[Start of Attachment]

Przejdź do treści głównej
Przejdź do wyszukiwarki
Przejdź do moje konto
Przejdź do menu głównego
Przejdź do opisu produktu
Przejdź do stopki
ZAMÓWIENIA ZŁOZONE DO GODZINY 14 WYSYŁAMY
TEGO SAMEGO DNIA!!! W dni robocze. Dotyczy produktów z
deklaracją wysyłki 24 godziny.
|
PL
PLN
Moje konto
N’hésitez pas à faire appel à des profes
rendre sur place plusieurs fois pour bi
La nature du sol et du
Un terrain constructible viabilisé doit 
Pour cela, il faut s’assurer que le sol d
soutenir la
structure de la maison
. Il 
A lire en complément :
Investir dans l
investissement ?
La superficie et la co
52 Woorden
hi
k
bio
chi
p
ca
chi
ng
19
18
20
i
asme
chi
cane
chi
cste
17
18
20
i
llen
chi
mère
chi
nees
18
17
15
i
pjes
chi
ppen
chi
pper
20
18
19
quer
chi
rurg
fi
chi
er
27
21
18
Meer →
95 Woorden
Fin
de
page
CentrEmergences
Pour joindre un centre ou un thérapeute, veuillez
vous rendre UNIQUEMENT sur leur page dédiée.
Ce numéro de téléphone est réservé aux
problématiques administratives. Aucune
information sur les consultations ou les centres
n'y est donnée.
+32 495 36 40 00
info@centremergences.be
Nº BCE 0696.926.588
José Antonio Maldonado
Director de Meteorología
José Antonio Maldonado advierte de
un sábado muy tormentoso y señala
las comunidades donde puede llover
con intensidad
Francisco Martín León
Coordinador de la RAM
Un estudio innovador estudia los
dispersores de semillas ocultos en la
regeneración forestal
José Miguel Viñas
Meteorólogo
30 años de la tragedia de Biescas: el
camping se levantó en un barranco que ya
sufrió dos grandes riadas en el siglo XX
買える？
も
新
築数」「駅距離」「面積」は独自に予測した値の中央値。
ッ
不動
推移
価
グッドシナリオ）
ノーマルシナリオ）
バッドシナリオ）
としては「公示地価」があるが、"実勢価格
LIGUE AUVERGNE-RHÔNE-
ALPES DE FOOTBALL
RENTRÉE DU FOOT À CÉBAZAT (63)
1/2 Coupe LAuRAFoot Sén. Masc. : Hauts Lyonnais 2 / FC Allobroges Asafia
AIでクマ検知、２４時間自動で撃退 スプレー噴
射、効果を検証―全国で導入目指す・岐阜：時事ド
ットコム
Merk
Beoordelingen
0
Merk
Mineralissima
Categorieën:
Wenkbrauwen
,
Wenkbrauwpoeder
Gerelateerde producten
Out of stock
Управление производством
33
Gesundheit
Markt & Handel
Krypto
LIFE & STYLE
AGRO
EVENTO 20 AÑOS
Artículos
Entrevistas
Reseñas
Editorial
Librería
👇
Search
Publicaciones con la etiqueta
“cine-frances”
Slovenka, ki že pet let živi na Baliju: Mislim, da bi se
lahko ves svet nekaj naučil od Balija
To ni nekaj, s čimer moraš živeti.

[End of Attachment]

◆ TASK: The full listing is to be printed again exactly as it stands.

◆ SOLUTION TO THE EXERCISE:
Przejdź do treści głównej
Przejdź do wyszukiwarki
Przejdź do moje konto
Przejdź do menu głównego
Przejdź do opisu produktu
Przejdź do stopki
ZAMÓWIENIA ZŁOZONE DO GODZINY 14 WYSYŁAMY
TEGO SAMEGO DNIA!!! W dni robocze. Dotyczy produktów z
deklaracją wysyłki 24 godziny.
|
PL
PLN
Moje konto
N’hésitez pas à faire appel à des profes
rendre sur place plusieurs fois pour bi
La nature du sol et du
Un terrain constructible viabilisé doit 
Pour cela, il faut s’assurer que le sol d
soutenir la
structure de la maison
. Il 
A lire en complément :
Investir dans l
investissement ?
La superficie et la co
52 Woorden
hi
k
bio
chi
p
ca
chi
ng
19
18
20
i
asme
chi
cane
chi
cste
17
18
20
i
llen
chi
mère
chi
nees
18
17
15
i
pjes
chi
ppen
chi
pper
20
18
19
quer
chi
rurg
fi
chi
er
27
21
18
Meer →
95 Woorden
Fin
de
page
CentrEmergences
Pour joindre un centre ou un thérapeute, veuillez
vous rendre UNIQUEMENT sur leur page dédiée.
Ce numéro de téléphone est réservé aux
problématiques administratives. Aucune
information sur les consultations ou les centres
n'y est donnée.
+32 495 36 40 00
info@centremergences.be
Nº BCE 0696.926.588
José Antonio Maldonado
Director de Meteorología
José Antonio Maldonado advierte de
un sábado muy tormentoso y señala
las comunidades donde puede llover
con intensidad
Francisco Martín León
Coordinador de la RAM
Un estudio innovador estudia los
dispersores de semillas ocultos en la
regeneración forestal
José Miguel Viñas
Meteorólogo
30 años de la tragedia de Biescas: el
camping se levantó en un barranco que ya
sufrió dos grandes riadas en el siglo XX
買える？
も
新
築数」「駅距離」「面積」は独自に予測した値の中央値。
ッ
不動
推移
価
グッドシナリオ）
ノーマルシナリオ）
バッドシナリオ）
としては「公示地価」があるが、"実勢価格
LIGUE AUVERGNE-RHÔNE-
ALPES DE FOOTBALL
RENTRÉE DU FOOT À CÉBAZAT (63)
1/2 Coupe LAuRAFoot Sén. Masc. : Hauts Lyonnais 2 / FC Allobroges Asafia
AIでクマ検知、２４時間自動で撃退 スプレー噴
射、効果を検証―全国で導入目指す・岐阜：時事ド
ットコム
Merk
Beoordelingen
0
Merk
Mineralissima
Categorieën:
Wenkbrauwen
,
Wenkbrauwpoeder
Gerelateerde producten
Out of stock
Управление производством
33
Gesundheit
Markt & Handel
Krypto
LIFE & STYLE
AGRO
EVENTO 20 AÑOS
Artículos
Entrevistas
Reseñas
Editorial
Librería
👇
Search
Publicaciones con la etiqueta
“cine-frances”
Slovenka, ki že pet let živi na Baliju: Mislim, da bi se
lahko ves svet nekaj naučil od Balija
To ni nekaj, s čimer moraš živeti.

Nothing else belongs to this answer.